Facebook
kontakt
logo
Strona główna > Główna środek > Ekstraklasa
Remis Wisły z Pogonią2015-02-21 00:43:00

W 21. kolejce piłkarskiej ekstraklasy Wisła Kraków zremisowała z Pogonią Szczecin 1-1. - Matematycznie rzecz biorąc, straciliśmy w tym roku już pięć punktów - skwitował prezes Białej Gwiazdy, Robert Gaszyński.


Wisła Kraków - Pogoń Szczecin 1-1 (1-1)

1-0 Paweł Brożek 24

1-1 Marcin Robak 43 (karny)

Sędziował Paweł Gil (Lublin). Żółte kartki: Guzmics (2), Guerrier, Sarki - Danielak. Czerwona kartka: Guzmics (90+1, dwie żółte). Widzów 9083.

WISŁA: Buchalik - Burliga, Głowacki, Guzmics, Sadlok - Uryga, Boguski (74 Dudka) - Jankowski (58 Sarki), Stilic, Stępiński (46 Guerrier) - Brożek.

POGOŃ: Janukiewicz - Frączczak, Hernani, Golla, Matynia - Murawski, Matras - Rogalski, Kamess (74 Zwoliński), Danielak (59 Nunes) - Robak.


Przed meczem Ludwik Miętta-Mikołajewicz, związany z klubem od prawie 70 lat, otrzymał tytuł honorowego prezesa Wisły Kraków SA.


Pierwszą sytuację bramkową miała Pogoń. W 3. minucie Robak z prawej strony uderzył w "długi" róg, ale chybił o pół metra.


W 24. minucie padł gol dla Wisły.

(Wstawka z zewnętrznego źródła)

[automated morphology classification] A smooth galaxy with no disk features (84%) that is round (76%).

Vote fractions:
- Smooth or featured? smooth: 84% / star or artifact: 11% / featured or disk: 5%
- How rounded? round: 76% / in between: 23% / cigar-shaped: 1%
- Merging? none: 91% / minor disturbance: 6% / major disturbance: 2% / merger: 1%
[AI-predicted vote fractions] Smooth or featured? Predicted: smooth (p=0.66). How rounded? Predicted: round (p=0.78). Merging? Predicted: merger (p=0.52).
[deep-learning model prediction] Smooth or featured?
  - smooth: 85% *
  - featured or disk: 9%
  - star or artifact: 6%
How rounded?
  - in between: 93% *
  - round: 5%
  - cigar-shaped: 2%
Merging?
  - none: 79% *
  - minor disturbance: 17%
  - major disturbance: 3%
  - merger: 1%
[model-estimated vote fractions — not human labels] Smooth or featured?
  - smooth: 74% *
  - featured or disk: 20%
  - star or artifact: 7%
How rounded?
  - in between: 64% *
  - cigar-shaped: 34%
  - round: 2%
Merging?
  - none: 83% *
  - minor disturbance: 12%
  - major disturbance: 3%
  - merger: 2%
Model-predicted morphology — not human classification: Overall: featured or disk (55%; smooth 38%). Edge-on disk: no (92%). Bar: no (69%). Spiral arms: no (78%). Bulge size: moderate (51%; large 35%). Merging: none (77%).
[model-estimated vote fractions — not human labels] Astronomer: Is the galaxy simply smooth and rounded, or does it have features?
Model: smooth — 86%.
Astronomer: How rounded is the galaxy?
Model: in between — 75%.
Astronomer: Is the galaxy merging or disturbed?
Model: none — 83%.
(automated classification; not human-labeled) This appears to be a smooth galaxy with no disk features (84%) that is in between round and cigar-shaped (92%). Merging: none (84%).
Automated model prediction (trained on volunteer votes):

Burliga kapitalnie dośrodkował z prawego skrzydła na piąty metr, a nabiegający Brożek zamknął akcję i huknął pod poprzeczkę. To jego 11. gol w tym sezonie, a 114. w ekstraklasie.


Za moment mógł wyrównać Robak, lecz będąc sam przed bramkarzem uderzył z kąta, z 8 metrów, bardzo niecelnie.


W 38. minucie szansy na kolejne trafienie nie wykorzystał Brożek, który w sytuacji "sam na sam" nie zdołał pokonać Janukiewicza.


Niebawem goście wyrównali, a pomógł im w tym Sadlok, który zagrał do... Robaka. Ten podał do wychodzącego na czystą pozycję Danielaka, którego sfaulował Uryga. Jedenastkę wykonał Robak, choć Buchalik był bliski udanej interwencji.


Po przerwie pierwszą okazję mieli szczecinianie. W 52. minucie Danielak wychodził na spotkanie z bramkarzem gospodarzy, ale Burliga zdążył mu wybić piłkę na korner. Kwadrans później świetną szansę zmarnował Kamess.


Od tego momentu inicjatywę przejęła Wisła. W 68. minucie Brożek dostał piłkę od obrońcy Pogoni, zagrał do Sarkiego, który będąc w bardzo dobrej pozycji trafił w ofiarnie interweniującego Nunesa. Pięć minut później szarżował lewą stroną Guerrier, zamiast podać do Brożka strzelał i zarobił tylko rzut rożny. Po kolejnych pięciu minutach akcję w polu karnym przeprowadził Stilic, futbolówka dotarła do Sarkiego, który uderzył z 10 m. Świetną oborną popisał się jednak Janukiewicz.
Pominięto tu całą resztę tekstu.